=== TASK STATEMENT ===
Among the entries below, extract exactly the lines that run from the one with "TODO to check" through the one with "concerning the on/off-line", both ends included.

--------------------

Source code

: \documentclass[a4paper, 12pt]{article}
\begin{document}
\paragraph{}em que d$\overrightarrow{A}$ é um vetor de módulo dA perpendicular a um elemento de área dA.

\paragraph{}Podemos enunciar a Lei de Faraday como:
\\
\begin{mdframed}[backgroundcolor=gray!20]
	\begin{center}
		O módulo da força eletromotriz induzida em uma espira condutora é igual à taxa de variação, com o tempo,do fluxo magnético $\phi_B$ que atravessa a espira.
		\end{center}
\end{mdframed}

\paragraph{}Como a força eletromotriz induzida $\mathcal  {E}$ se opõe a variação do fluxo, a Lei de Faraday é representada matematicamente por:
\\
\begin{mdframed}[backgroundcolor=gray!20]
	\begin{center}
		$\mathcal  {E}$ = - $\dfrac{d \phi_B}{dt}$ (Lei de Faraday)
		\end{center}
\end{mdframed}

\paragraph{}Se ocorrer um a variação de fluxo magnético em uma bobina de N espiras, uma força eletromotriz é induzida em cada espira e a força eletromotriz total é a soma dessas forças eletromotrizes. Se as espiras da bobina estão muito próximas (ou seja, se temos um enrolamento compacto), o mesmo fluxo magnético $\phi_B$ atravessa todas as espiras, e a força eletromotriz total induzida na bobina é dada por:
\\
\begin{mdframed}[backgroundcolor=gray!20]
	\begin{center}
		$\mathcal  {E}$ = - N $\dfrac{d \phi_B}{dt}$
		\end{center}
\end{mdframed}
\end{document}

--------------------

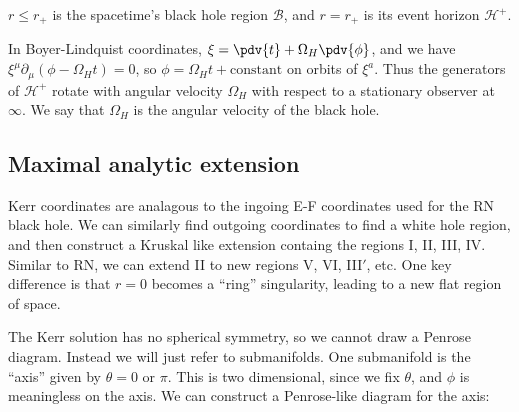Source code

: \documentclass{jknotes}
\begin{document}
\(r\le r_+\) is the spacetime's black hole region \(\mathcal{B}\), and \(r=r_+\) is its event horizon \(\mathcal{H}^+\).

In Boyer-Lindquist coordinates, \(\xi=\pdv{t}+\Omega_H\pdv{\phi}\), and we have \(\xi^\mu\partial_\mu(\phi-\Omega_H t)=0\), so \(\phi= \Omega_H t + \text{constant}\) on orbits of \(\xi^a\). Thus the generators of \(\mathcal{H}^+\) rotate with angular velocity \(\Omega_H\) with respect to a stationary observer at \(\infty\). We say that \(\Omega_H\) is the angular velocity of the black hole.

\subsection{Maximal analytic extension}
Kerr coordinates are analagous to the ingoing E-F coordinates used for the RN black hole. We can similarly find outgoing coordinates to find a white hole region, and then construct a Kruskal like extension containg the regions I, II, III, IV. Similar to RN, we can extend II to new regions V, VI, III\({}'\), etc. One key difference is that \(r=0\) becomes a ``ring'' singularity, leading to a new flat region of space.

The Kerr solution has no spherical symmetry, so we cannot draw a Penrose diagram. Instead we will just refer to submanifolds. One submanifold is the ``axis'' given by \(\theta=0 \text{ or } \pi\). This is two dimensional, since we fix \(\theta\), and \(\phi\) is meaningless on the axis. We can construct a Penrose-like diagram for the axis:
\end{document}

--------------------

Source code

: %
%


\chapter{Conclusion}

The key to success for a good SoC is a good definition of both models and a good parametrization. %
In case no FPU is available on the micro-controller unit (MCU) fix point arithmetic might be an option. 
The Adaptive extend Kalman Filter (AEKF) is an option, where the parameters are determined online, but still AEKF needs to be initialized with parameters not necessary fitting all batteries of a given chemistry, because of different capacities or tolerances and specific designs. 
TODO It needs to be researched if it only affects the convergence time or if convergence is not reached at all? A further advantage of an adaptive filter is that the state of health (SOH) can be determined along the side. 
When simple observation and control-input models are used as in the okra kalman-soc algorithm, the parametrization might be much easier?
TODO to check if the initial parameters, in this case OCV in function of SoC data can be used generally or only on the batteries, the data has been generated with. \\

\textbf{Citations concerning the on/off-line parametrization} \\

--------------------

=== ANSWER TO THE EXERCISE ===
TODO to check if the initial parameters, in this case OCV in function of SoC data can be used generally or only on the batteries, the data has been generated with. \\

\textbf{Citations concerning the on/off-line parametrization} \\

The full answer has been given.